Nishikori pour sauver les meubles ?

Bref. La raison invoquée par la numéro 2 mondiale pour nous faire la tronche : « Souvent, on nous pose des questions qu’on nous a déjà posées de nombreuses fois ou des questions qui nous font douter et je ne vais pas me soumettre à des personnes qui doutent de moi ». La petite palanquée de journalistes japonais, qui s’est enfilé les 10.000 bornes d’avion et qui devra en plus se coltiner une quatorzaine à la maison au retour, est ravie, comme vous pouvez l’imaginer. « Elle a toujours été difficile d’accès, c’est comme ça. Son image est un peu mitigée », évacue un confrère japonais fataliste. Lui espère surtout que Nishikori, embarqué dans un traquenard contre un Italien inconnu de nos services, ne va pas le lâcher trop tôt : « Il n’a plus les résultats qu’il pouvait avoir, mais ça reste une immense star chez nous ». Donc une raison de justifier ses notes de frais.

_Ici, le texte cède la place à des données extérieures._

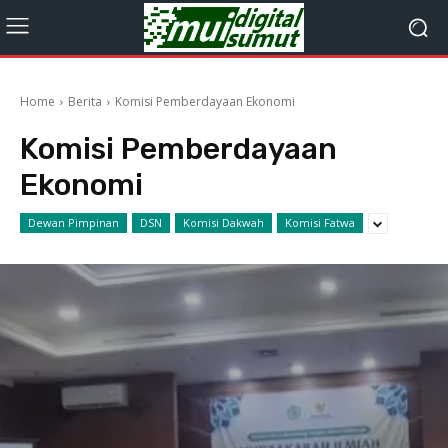
Home
Berita
Komisi Pemberdayaan Ekonomi
Komisi Pemberdayaan
Ekonomi
Dewan Pimpinan
DSN
Komisi Dakwah
Komisi Fatwa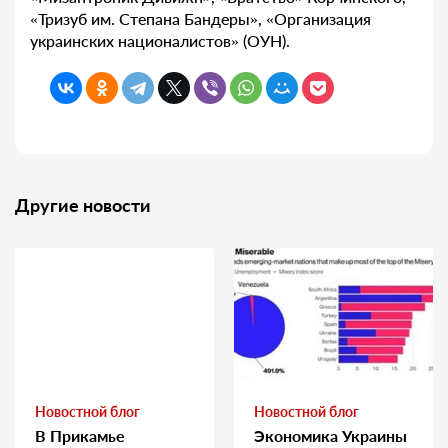
«Тризуб им. Степана Бандеры», «Организация
украинских националистов» (ОУН).
Другие новости
Новостной блог
Новостной блог
В Прикамье
Экономика Украины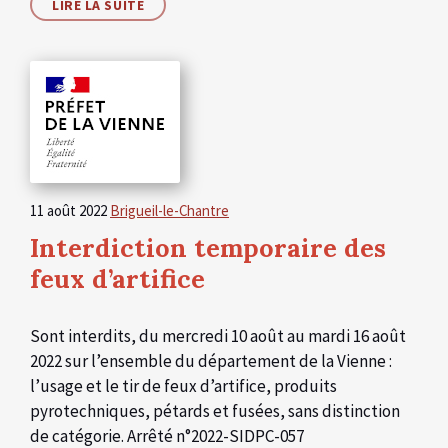
LIRE LA SUITE
11 août 2022
Brigueil-le-Chantre
Interdiction temporaire des
feux d’artifice
Sont interdits, du mercredi 10 août au mardi 16 août
2022 sur l’ensemble du département de la Vienne :
l’usage et le tir de feux d’artifice, produits
pyrotechniques, pétards et fusées, sans distinction
de catégorie. Arrêté n°2022-SIDPC-057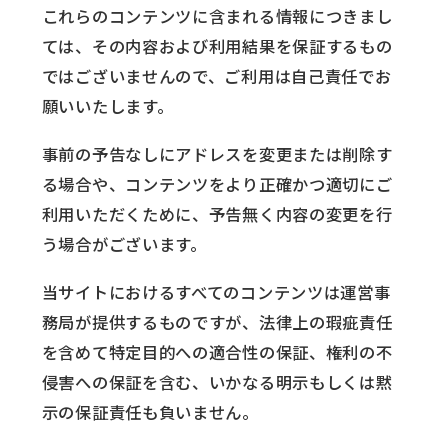
これらのコンテンツに含まれる情報につきまし
ては、その内容および利用結果を保証するもの
ではございませんので、ご利用は自己責任でお
願いいたします。
事前の予告なしにアドレスを変更または削除す
る場合や、コンテンツをより正確かつ適切にご
利用いただくために、予告無く内容の変更を行
う場合がございます。
当サイトにおけるすべてのコンテンツは運営事
務局が提供するものですが、法律上の瑕疵責任
を含めて特定目的への適合性の保証、権利の不
侵害への保証を含む、いかなる明示もしくは黙
示の保証責任も負いません。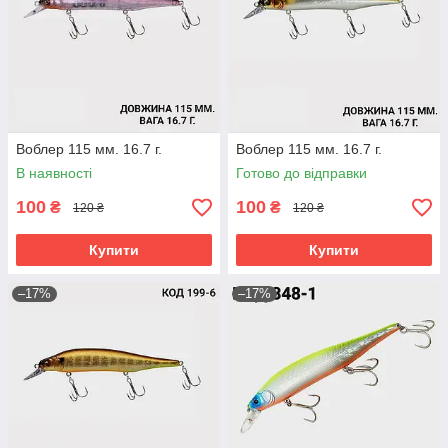
Воблер 115 мм. 16.7 г.
Воблер 115 мм. 16.7 г.
В наявності
Готово до відправки
100
100
₴
₴
120 ₴
120 ₴
Купити
Купити
–17%
–17%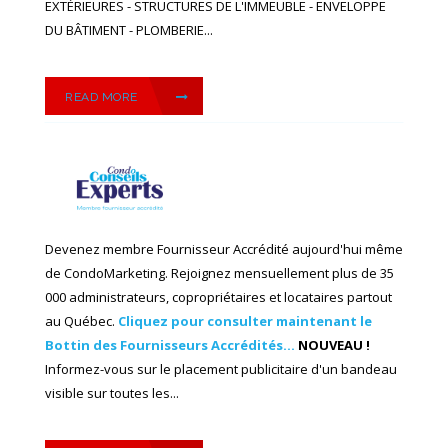
EXTÉRIEURES - STRUCTURES DE L'IMMEUBLE - ENVELOPPE
DU BÂTIMENT - PLOMBERIE...
READ MORE
Devenez membre Fournisseur Accrédité aujourd'hui même
de CondoMarketing. Rejoignez mensuellement plus de 35
000 administrateurs, copropriétaires et locataires partout
au Québec.
Cliquez pour consulter maintenant le
Bottin des Fournisseurs Accrédités...
NOUVEAU !
Informez-vous sur le placement publicitaire d'un bandeau
visible sur toutes les...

Tout n’est pas faux dans ce que raconte la jeune fille, of course. Notre petite expérience de Roland regorge de moments de gêne intense en salle de presse. La plus belle de mémoire ? Ce pauvre collègue étranger qui félicite Mahut pour sa victoire en préambule, alors que le Français sort en rogne d’une sale défaite en 2014. Impossible de rattraper le coup, évidemment. Nous-mêmes n’avons pas été irréprochables à l’automne dernier au moment de poser une question à l’adversaire de Mladenovic, alors que de l’autre côté de l’écran se trouvait l’Américaine Sofia Kenin, laquelle n’avait rien à voir avec la choucroute. « Sorry, wrong conference », l’ordi avait rougi de honte autant que nous.

Serena Williams, le contre-exemple

Des erreurs de parcours assez peu représentatives de l’atmosphère de respect qui escorte le plus souvent la carrière des grands champions de ce sport, même dans la défaite. Prenez Serena Williams, le modèle dont dit s’inspirer Osaka, après sa défaite en demi-finale de l’Open d’Australie contre cette dernière en janvier dernier. L’Américaine vient de voir une nouvelle fois se dérober sous ses pieds le mythe du 24e Grand Chelem, et elle sait comme nous qu’à 39 ans, chaque occasion est peut-être la dernière. Tout le monde choisit d’y aller à tâtons, jusqu’à une question innocente sur les raisons des multiples fautes directes de Serena, qu’elle-même venait de mentionner. Une réponse – « Je ne sais pas » – puis un sanglot étouffé : « On va s’arrêter là ».

Un moment émouvant, comme les larmes de Muguruza à Roland-Garros un an après sa victoire, quand la tête ne suivait plus. Un moment qui dit toute l’humanité de ces machines de guerre émotionnelles, comme le désarroi sincère de Dominic Thiem, rattrapé par Andujar sur le Central ce dimanche et globalement à côté de ses pompes depuis qu’il a remporté son premier Grand Chelem en 2020 : « Ce n’était pas la version de moi qui peut gagner des titres, je dois comprendre pourquoi ». Un moment qui les rapproche de leurs fans, partout, et dans toutes les langues.

La Japonaise fait bien ce qu’elle veut évidemment, même si certaines consœurs lui ont aimablement fait remarquer que le tennis féminin avait une veine pas possible et qu’il ne faudrait pas scier la branche, toussa. Caroline Garcia : « Cette presse, ces médias, cette attention que l’on a la chance d’avoir, d’être le sport féminin le plus médiatisé au monde, apporte des sponsors, des patchs sur tes vêtements, sur ta casquette, cela apporte ton prize money qui est le plus important du sport féminin ».

On pourrait ajouter concernant Osaka que la jeune femme gagne à être connue. Quelle sportive peut aujourd’hui se targuer d’avoir refusé de jouer une demi-finale d’un Masters 1000 pour protester contre les violences policières aux Etats-Unis ? Un sujet de conversation bien plus passionnant que ses difficultés supposées à glisser sur la terre battue parisienne, si c’est le genre de questions qui la dérangent.